=== Data for the task ===
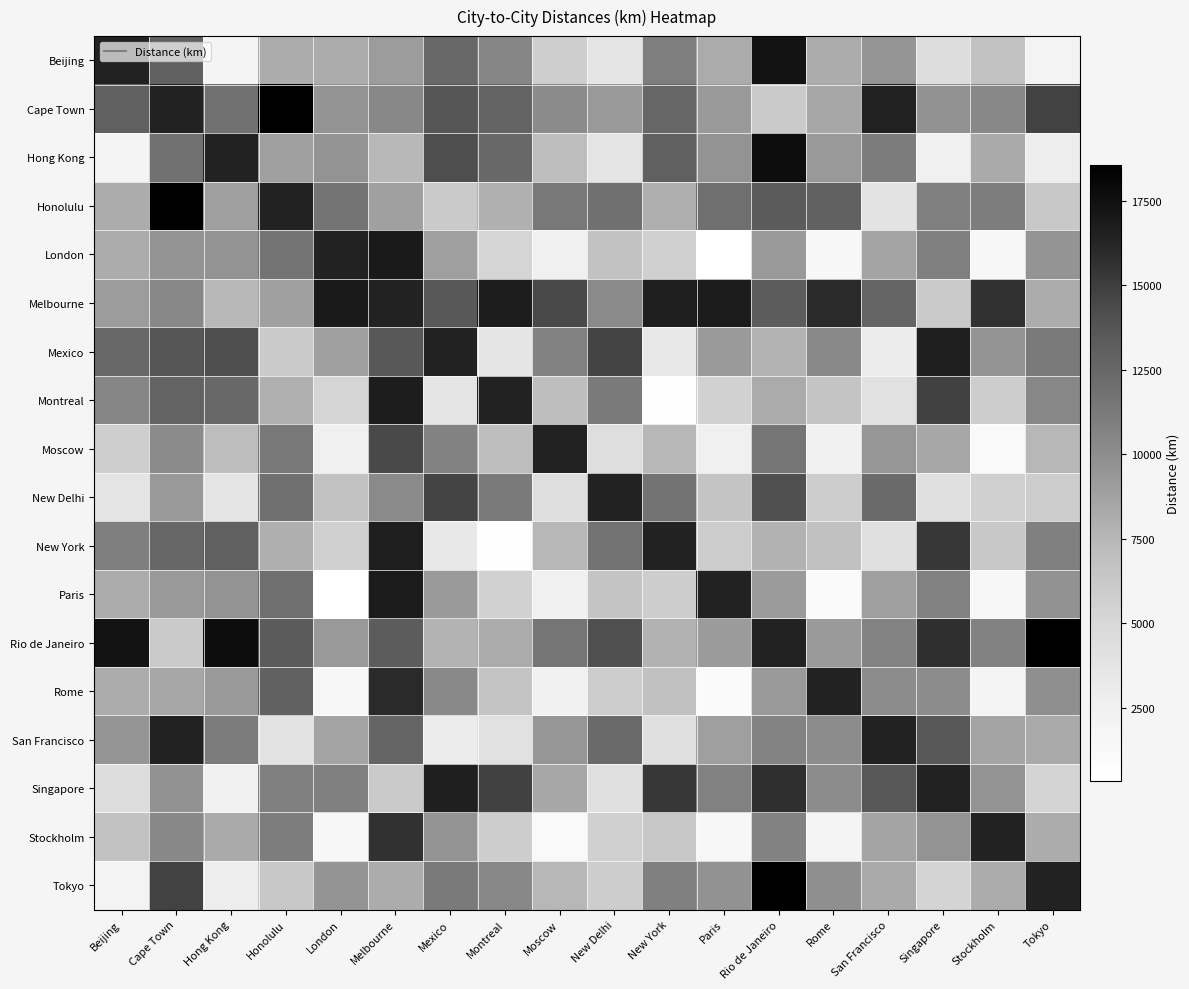

What is the spread (max minus min) of values at Tokyo?

16461.0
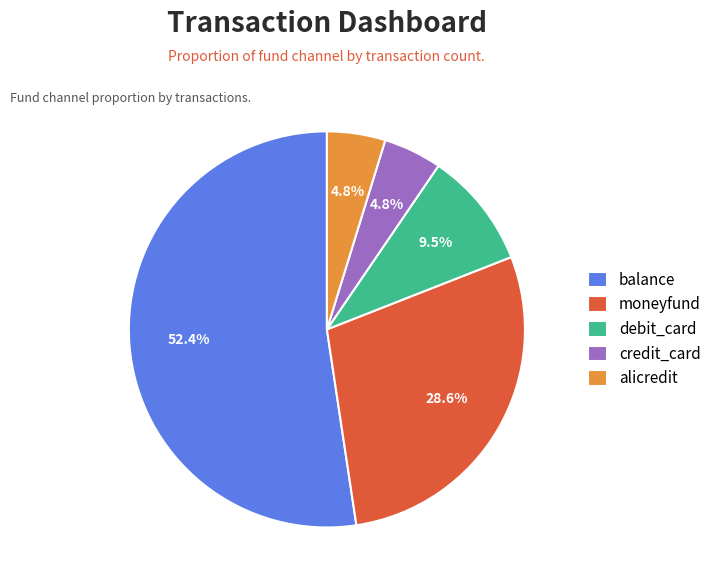

Is it true that moneyfund is 42% of the pie?

False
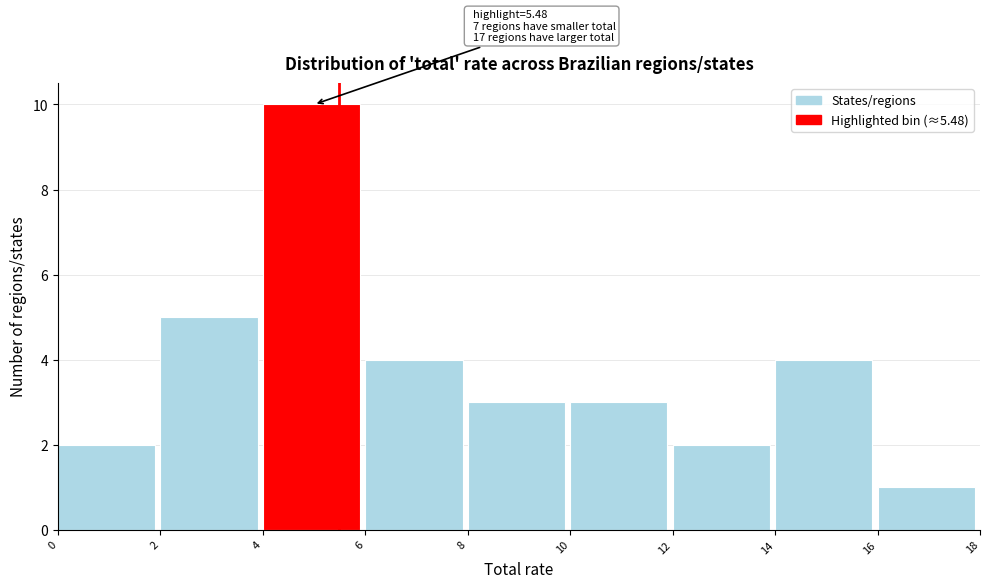

Over which range of the x-axis is the bar tallest?

4 to 6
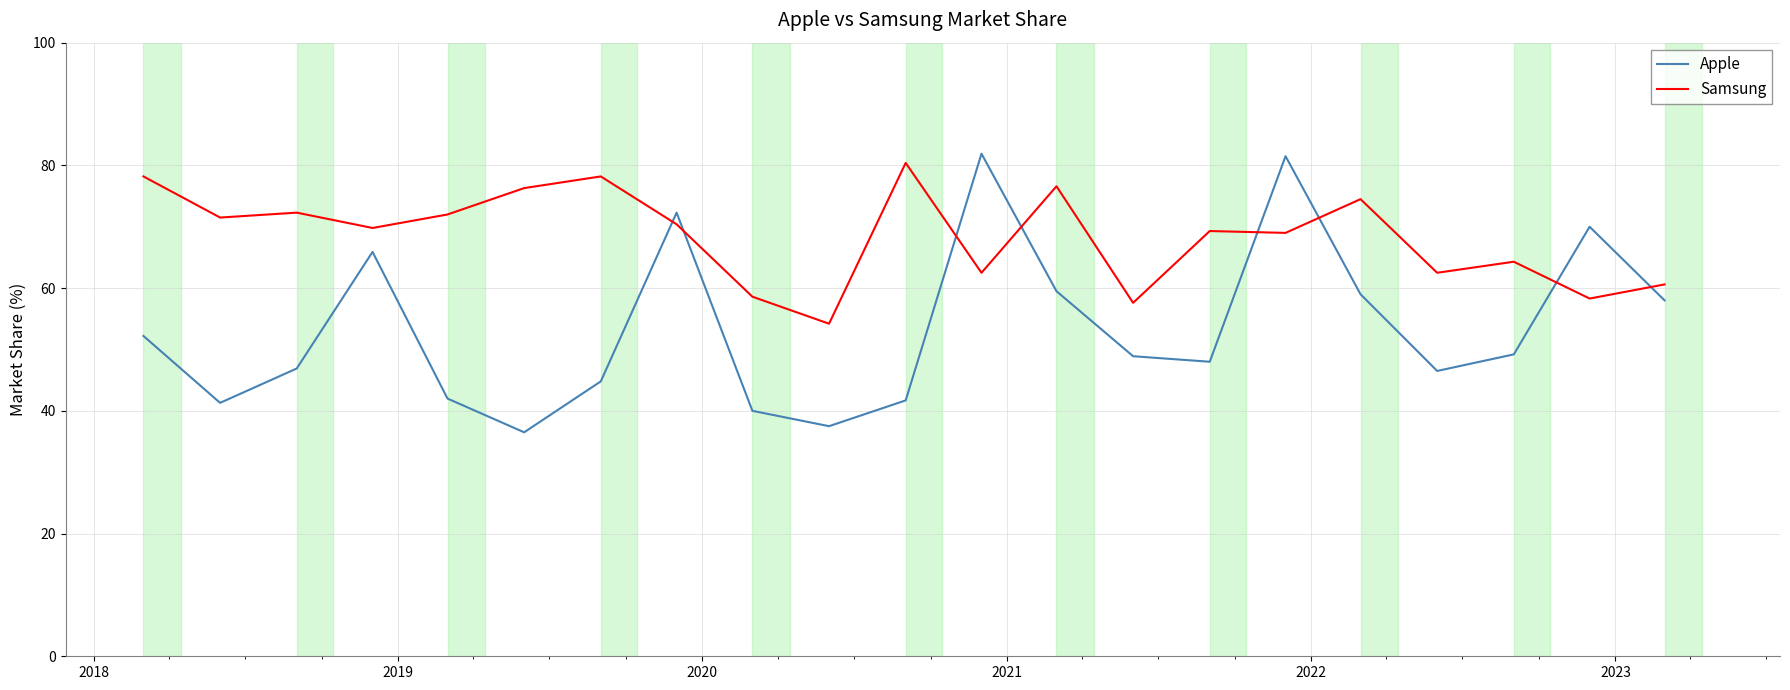

Which series has the largest range (max minus min)?

Apple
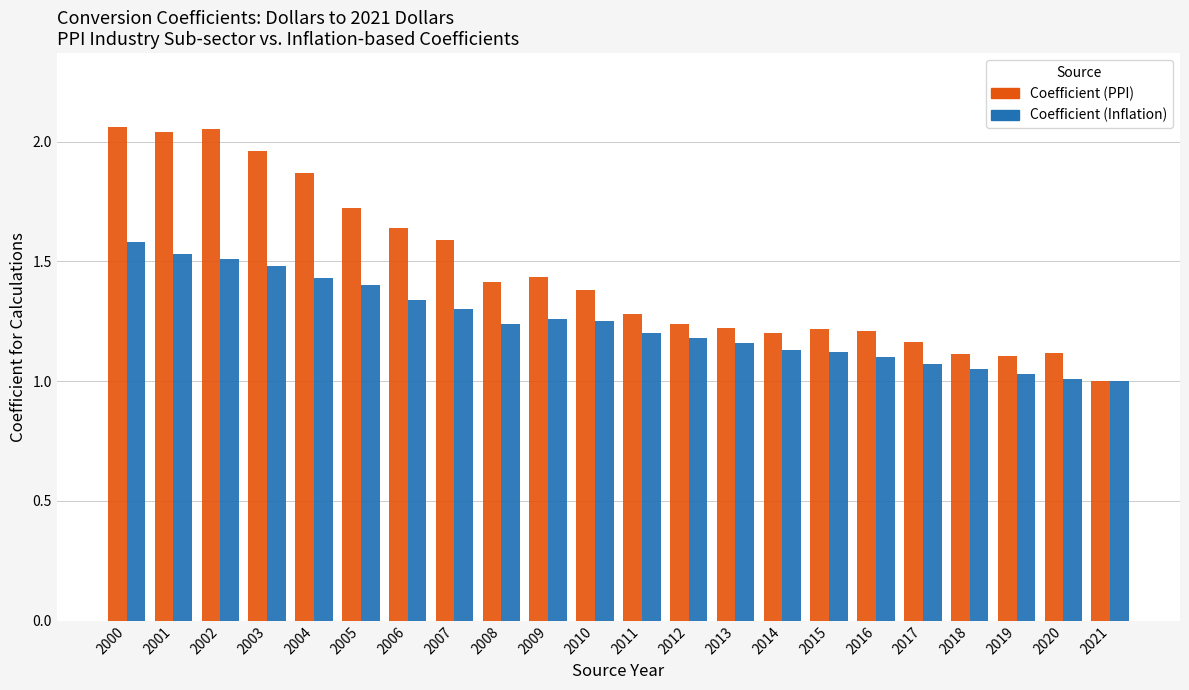

List the series in order of their overall mean, lowest first.

Coefficient (Inflation), Coefficient (PPI)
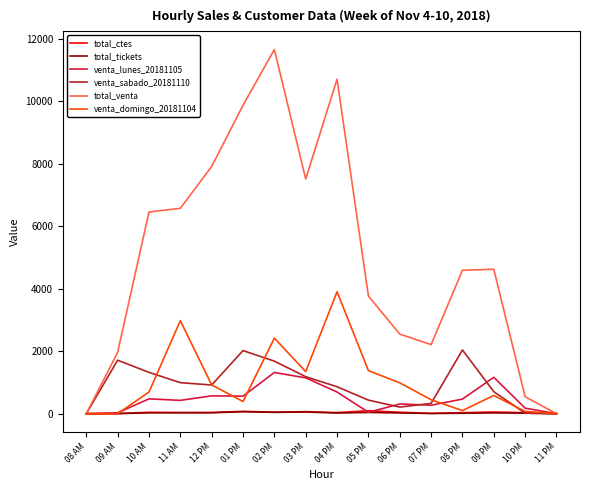

Which series has the largest total across all categories?

total_venta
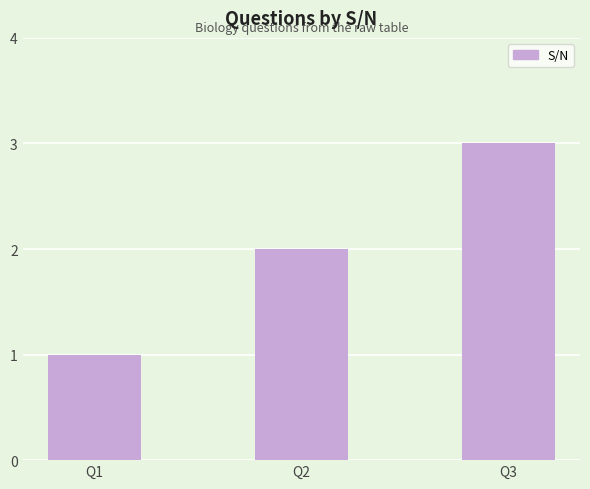

List the labels in order of value, smallest first.

Q1, Q2, Q3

=== Brief ===
Set out the text of all the records above as a JSON list of strings, one string per line and no blank lines. Leave the pictures out.

=== Reply ===
[
  "What is the spread (max minus min) of values at Tokyo?",
  "16461.0",
  "Is it true that moneyfund is 42% of the pie?",
  "False",
  "Over which range of the x-axis is the bar tallest?",
  "4 to 6",
  "Which series has the largest range (max minus min)?",
  "Apple",
  "List the series in order of their overall mean, lowest first.",
  "Coefficient (Inflation), Coefficient (PPI)",
  "Which series has the largest total across all categories?",
  "total_venta",
  "List the labels in order of value, smallest first.",
  "Q1, Q2, Q3"
]